I took the fish by the lower jaw and spun circles pulling the fish through the water. This forced more water over the tarpon’s gills than we could have done from the boat. It seemed to me our only hope. As I spun, I churned up more and more goo. Repeatedly, I checked for signs of life. All I got was a weak flaring of the gill plates. When released, the fish went belly up. After a half dozen more attempts, the fish finned out of my hands. He made two weak tail thrusts then turned on his back and sunk to the bottom. His white belly shone brightly against the dark bottom.

Now, I felt a bit crazy. I don’t really know why. These things happen. I had done my best. Move on. But for some inexplicable reason, I found myself diving underwater, still with my sunglasses on, looking for the tarpon in a swirling mix of mud and muck.

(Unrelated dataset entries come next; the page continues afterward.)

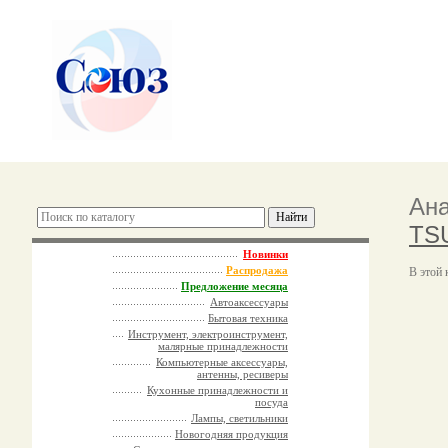
Ана
TSU
Новинки
Распродажа
В этой 
Предложение месяца
Автоаксессуары
Бытовая техника
Инструмент, электроинструмент,
малярные принадлежности
Компьютерные аксессуары,
антенны, ресиверы
Кухонные принадлежности и
посуда
Лампы, светильники
Новогодняя продукция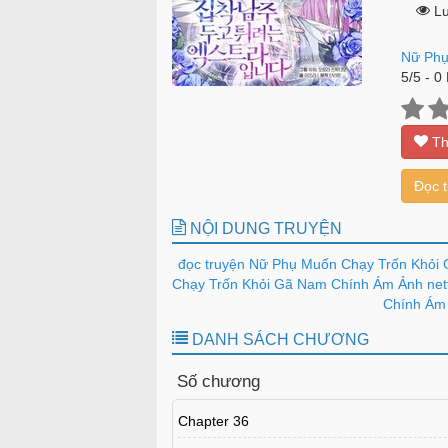
Lư
Nữ Phụ
5
/
5
-
0
Th
Đọc 
NỘI DUNG TRUYỆN
đọc truyện Nữ Phụ Muốn Chạy Trốn Khỏi
Chạy Trốn Khỏi Gã Nam Chính Ám Ảnh nett
Chính Ám 
DANH SÁCH CHƯƠNG
Số chương
Chapter 36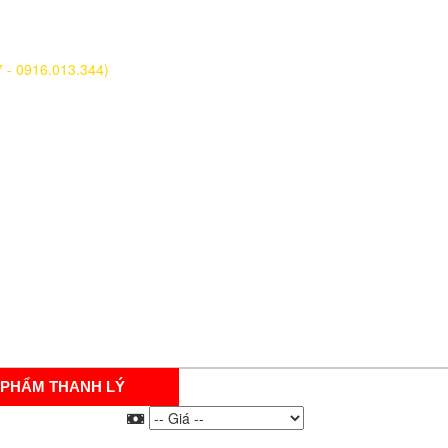
7 - 0916.013.344)
 PHẨM THANH LÝ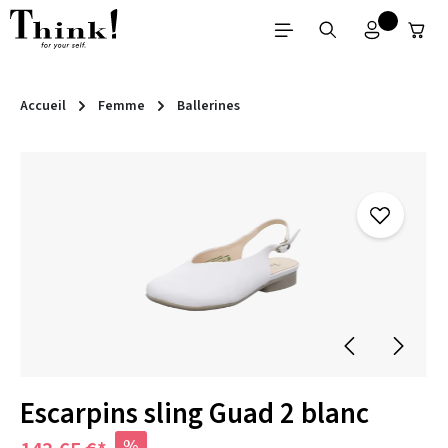
Passer au contenu principal
Accueil
Femme
Ballerines
Ignorer la galerie d'images
Escarpins sling Guad 2 blanc
%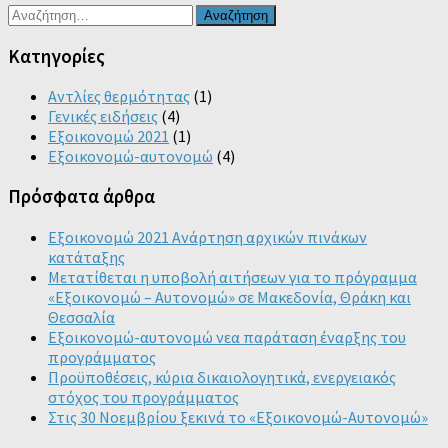
Αναζήτηση
για:
Kατηγορίες
Αντλίες θερμότητας
(1)
Γενικές ειδήσεις
(4)
Εξοικονομώ 2021
(1)
Εξοικονομώ-αυτονομώ
(4)
Πρόσφατα άρθρα
Εξοικονομώ 2021 Ανάρτηση αρχικών πινάκων
κατάταξης
Μετατίθεται η υποβολή αιτήσεων για το πρόγραμμα
«Εξοικονομώ – Αυτονομώ» σε Μακεδονία, Θράκη και
Θεσσαλία
Εξοικονομώ-αυτονομώ νεα παράταση έναρξης του
προγράμματος
Προϋποθέσεις, κύρια δικαιολογητικά, ενεργειακός
στόχος του προγράμματος
Στις 30 Νοεμβρίου ξεκινά το «Εξοικονομώ-Αυτονομώ»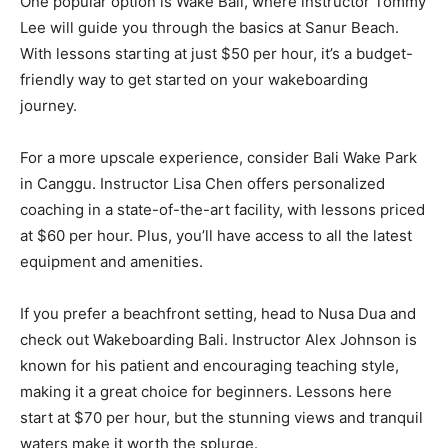
One popular option is⁢ Wake Bali, where⁤ instructor Tommy
Lee will ‌guide you through the basics at Sanur Beach.
With lessons starting at just $50 per hour, it’s⁤ a budget-
friendly way to​ get started on your wakeboarding
journey.
For a more upscale ​experience, consider Bali Wake Park
in ⁢Canggu. Instructor Lisa Chen offers personalized
coaching in a state-of-the-art ⁢facility, with lessons priced
at $60 per hour. Plus, you’ll have access‍ to all the⁢ latest
equipment and amenities.
If you prefer a beachfront setting, head to Nusa Dua and
check out ‍Wakeboarding Bali.⁢ Instructor Alex Johnson is
known for his patient and encouraging teaching style,
making it a great choice for beginners. Lessons here
start​ at $70 per ‌hour, but the stunning views and tranquil
waters make it worth the splurge.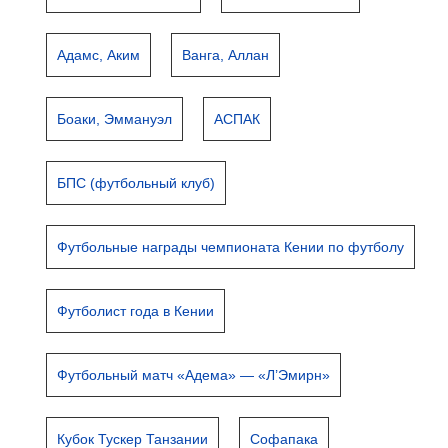
Адамс, Аким
Ванга, Аллан
Боаки, Эммануэл
АСПАК
БПС (футбольный клуб)
Футбольные награды чемпионата Кении по футболу
Футболист года в Кении
Футбольный матч «Адема» — «Л’Эмирн»
Кубок Тускер Танзании
Софапака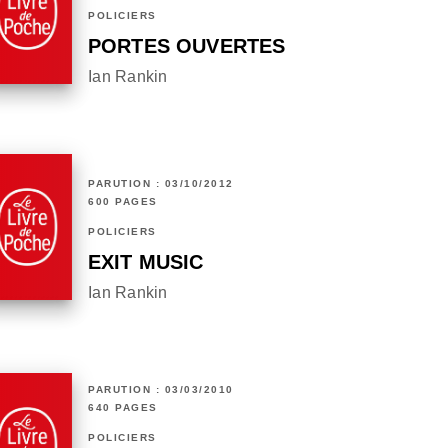
POLICIERS
PORTES OUVERTES
Ian Rankin
PARUTION : 03/10/2012
600 PAGES
POLICIERS
EXIT MUSIC
Ian Rankin
PARUTION : 03/03/2010
640 PAGES
POLICIERS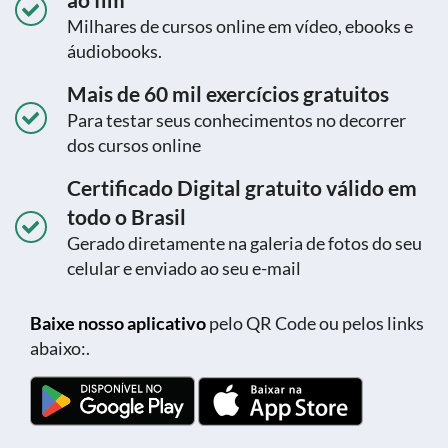
Milhares de cursos online em vídeo, ebooks e
áudiobooks.
Mais de 60 mil exercícios gratuitos
Para testar seus conhecimentos no decorrer
dos cursos online
Certificado Digital gratuito válido em
todo o Brasil
Gerado diretamente na galeria de fotos do seu
celular e enviado ao seu e-mail
Baixe nosso aplicativo
pelo QR Code ou pelos links
abaixo:.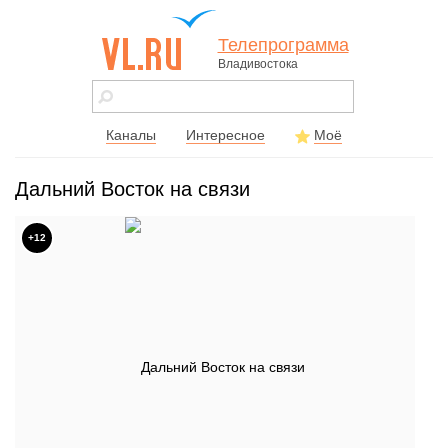
Телепрограмма
Владивостока
vl.ru - сайт
города
Владивостока
Каналы
Интересное
Моё
Дальний Восток на связи
+12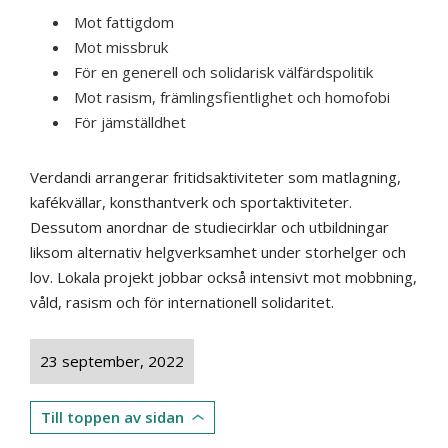
Mot fattigdom
Mot missbruk
För en generell och solidarisk välfärdspolitik
Mot rasism, främlingsfientlighet och homofobi
För jämställdhet
Verdandi arrangerar fritidsaktiviteter som matlagning,
kafékvällar, konsthantverk och sportaktiviteter.
Dessutom anordnar de studiecirklar och utbildningar
liksom alternativ helgverksamhet under storhelger och
lov. Lokala projekt jobbar också intensivt mot mobbning,
våld, rasism och för internationell solidaritet.
23 september, 2022
Till toppen av sidan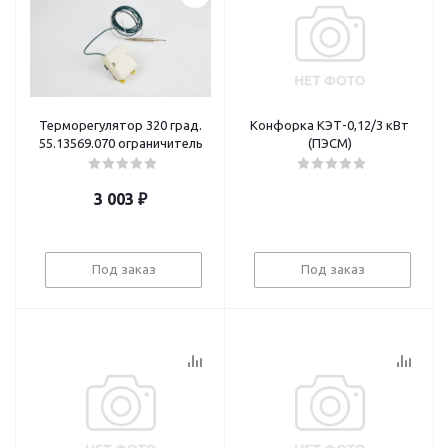
Терморегулятор 320 град.
Конфорка КЭТ-0,12/3 кВт
55.13569.070 ограничитель
(ПЭСМ)
3 003
₽
Под заказ
Под заказ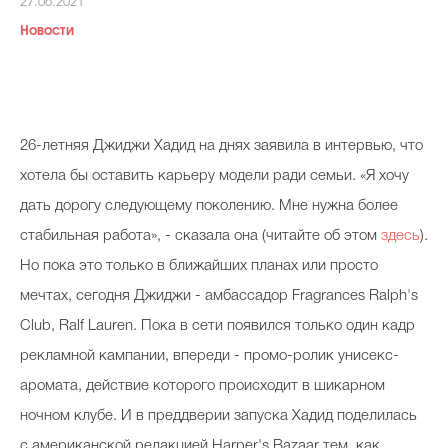
27.06.2021
Косметичка профи
Новости
Вопрос эксперту
Папа может
Худеем правильно
26-летняя Джиджи Хадид на днях заявила в интервью, что
хотела бы оставить карьеру модели ради семьи. «Я хочу
дать дорогу следующему поколению. Мне нужна более
стабильная работа», - сказала она (читайте об этом
здесь
).
Бьютихакер / Мама-хакер
Но пока это только в ближайших планах или просто
Выбор визажистов
мечтах, сегодня Джиджи - амбассадор Fragrances Ralph's
Club, Ralf Lauren. Пока в сети появился только один кадр
Выбор косметолога
рекламной кампании, впереди - промо-ролик унисекс-
Полиция красоты
аромата, действие которого происходит в шикарном
Хит недели от визажиста
ночном клубе. И в преддверии запуска Хадид поделилась
с американской редакцией Harper's Bazaar тем, как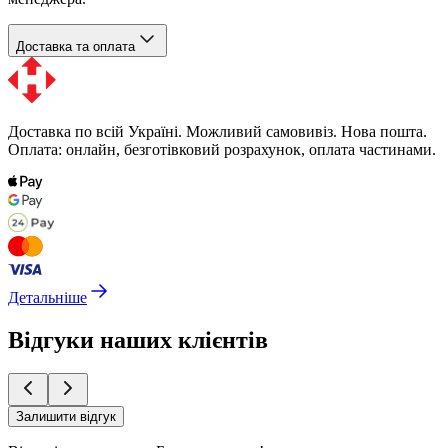
Доставка та оплата
Доставка по всій Україні. Можливий самовивіз. Нова пошта.
Оплата: онлайн, безготівковий розрахунок, оплата частинами.
Детальніше
Відгуки наших клієнтів
Залишити відгук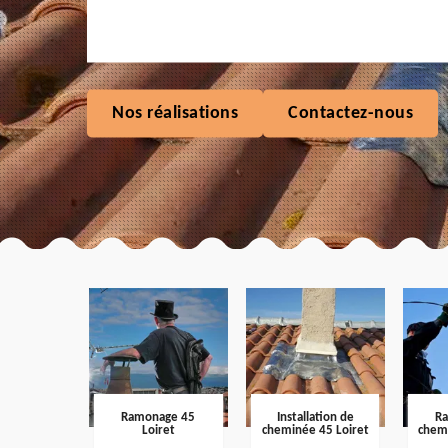
Nos réalisations
Contactez-nous
Ramonage 45
Installation de
R
Loiret
cheminée 45 Loiret
chem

I surfaced gripping a silver fish jaw. Water streamed off my hat, sunglasses and chin.  I knew I was treading in an area of truly demented behavior. Seaborn and Neko must have been appalled, but the look on Neko’s face betrayed nothing. I smiled at him sheepishly. He smiled back at me and shook his head back and forth as in, “There is no hope.”. It was a kind look. It was not the look of a local who sees fish only as a source of food.






I handed the fish up to Neko and hauled myself up and onto the panga’s gunnel. I swirled my feet in the water to clean the stinking muck off my feet and calves. By the time I had swung my legs aboard, Neko had stored the fish out of sight underneath the front deck. It was now someone’s dinner. Neko briefly touched my shoulder and said, “Gracias”. I think I  knew what he meant.